Now just to write this last letter then I'm going to fix myself lunch and then I'll be off to the post office and then to the library to fill out a rather lengthy application form.


The sleep issue

Ever since I remember, unless I am really really tired, I have never wanted to go to sleep. Right now I am quite tired and hope to wake up tomorrow early-ish to do stuff, but I keep on distracting myself with things so I won't have to go to sleep.

On the other side of the coin I hate waking up and getting out of bed. It takes me 1-2 hours if I don't have anywhere to be. I really have to force myself to get up and not go back to sleep or doze some more. I guess you could say I am late to bed, late to rise.

Maybe I should try and start to change my habits, because I hate when it gets dark and I haven't done anything. Makes me feel like I've wasted a day, although logically I know I will still be awake and able to do things for about 8 more hours. I recently read an article on 30 day trials in habit-changing, where you tell yourself you will change something for 30 days, and see how that goes. The thinking is that it takes about 30 days to form a habit, but also that you have a discernible goal, and you can tell yourself that it only lasts that long, and after the 30 day trial period, if you don't think the benefits outweight the negatives, you can go back.

So today is the 9th of February. From the next 30 days (until 2nd March) I will attempt to go to bed at 12 at the latest and wake up at 9 at the latest (this really is early for me).

Wish me luck. :)


Sundays

I have very recently made a new rule for myself. And that is, if at all possible, I should do what I want and not do what I don't want to do on Sundays.

Weirdly I never realised how self-restrained I have become. My automatic reaction when I crave a junk food snack is to ignore myself, or try a substitute such as water or fruit or fruit juice. When I feel I want to watch a TV show I tell myself I should write a job application first.

Today (yesterday) I pigged out whilst watching Roswell Episode 1. Crisps, lin go (chinese sticky cake thingy for new years), and something else (I forget now) were all consumed. It felt suprisingly like freedom.

I also tidied my room though, because I have become so anxious about the state it is in, that I enjoyed tidying it up knowing that it would be clear and uncluttered at the end of the exercise.
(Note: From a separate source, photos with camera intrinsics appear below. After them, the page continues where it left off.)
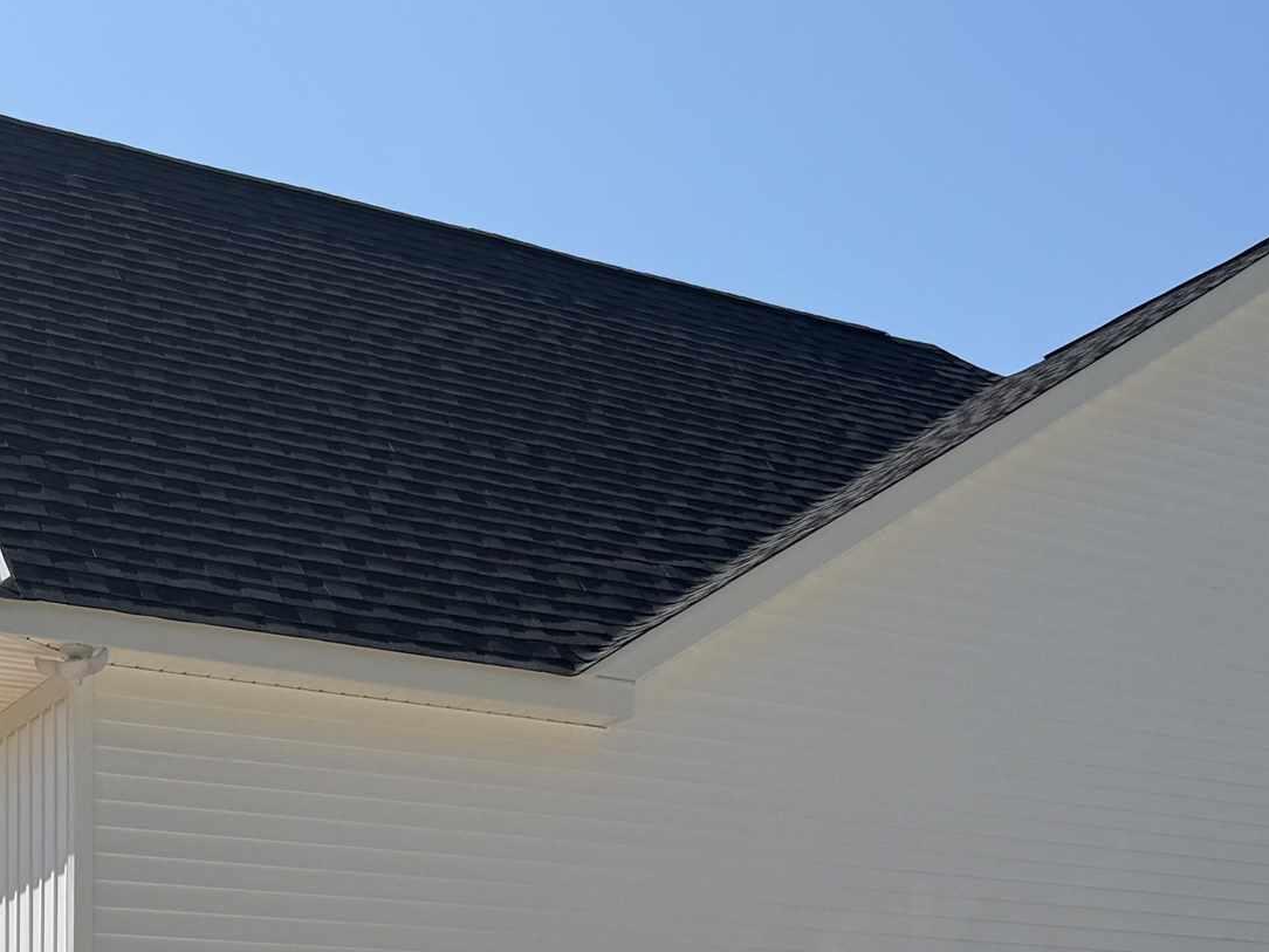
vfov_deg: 20.8
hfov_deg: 28.3
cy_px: 980
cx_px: 879
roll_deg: +1.7
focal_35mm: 68
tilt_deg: +7.0
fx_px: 2493
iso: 80
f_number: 1.78
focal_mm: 6.76
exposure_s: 1/5319
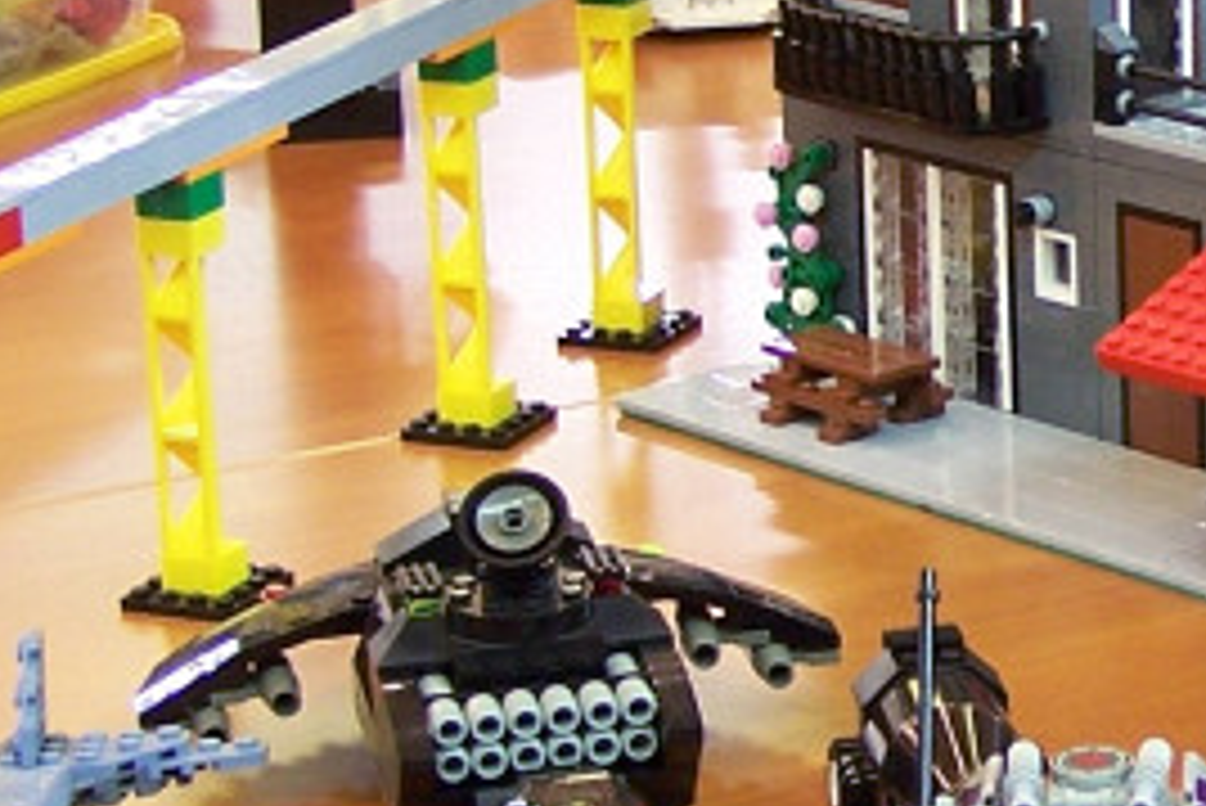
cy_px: 405
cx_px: 1422
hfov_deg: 13.2
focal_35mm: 151
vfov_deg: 9.1
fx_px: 5061
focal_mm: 6.3
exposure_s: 1/3
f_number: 2.8
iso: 80
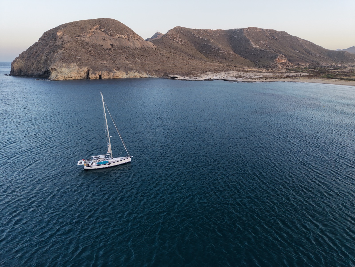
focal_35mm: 24
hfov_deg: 71.6
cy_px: 134
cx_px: 178
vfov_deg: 56.8
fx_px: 246
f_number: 1.8
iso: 100
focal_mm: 8.67
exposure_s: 1/120
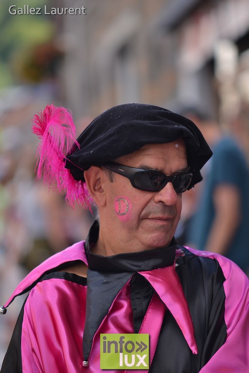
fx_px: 2101
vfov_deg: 10.2
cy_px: 186
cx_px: 124
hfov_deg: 6.8
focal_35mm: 202
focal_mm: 135
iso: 100
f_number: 2.8
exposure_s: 1/400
I feel that, despite the fact that I have no job, I have become more anxious about my time and how I spend it, how to get the best use of my time. It seems like I have spent days doing nothing and it drives me crazy when I have a large to-do list. I know I am working my way through it, but it is far too slow.


Sunday, February 08, 2009

Club

The music is loud, undanceable dance tunes I have never heard. Lights flash, sometimes blindingly in my eyes, and the air is hot and humid. Overhead an exposed pipe sporadically drips condensation. People around me look like they are enjoying themselves. But then again, appearances can be deceiving. Afterall, I must look like I am enjoying myself too. The only person I can see who doesn't look like she's enjoying herself is the birthday girl. I think she is a bit too drunk to pretend. I know she would happier elsewhere, but I think with her friends looking like they are having a good time, it would be impolite to suggest it.

I throw some shapes, waving my arms around and smiling. I try the robot, the wave, the big fish, small fish, the DJ, the drunken sway. None feel right with the music and I just want to go home and sort my life out. Inside my head I am wondering about the time. When is it appropriate, polite, to cut and run? Definitely not before midnight, nor on midnight. At half-past other friends are leaving, and I tag along on the out, relieved. "Sorry, I'm not as young as I used to be!" I make my excuses, wish her happy birthday, and leave, feeling guilty. But I know my presence really can't make much of a difference and our absences would possibly hasten her bedtime, so I tell myself that my leaving is efficient.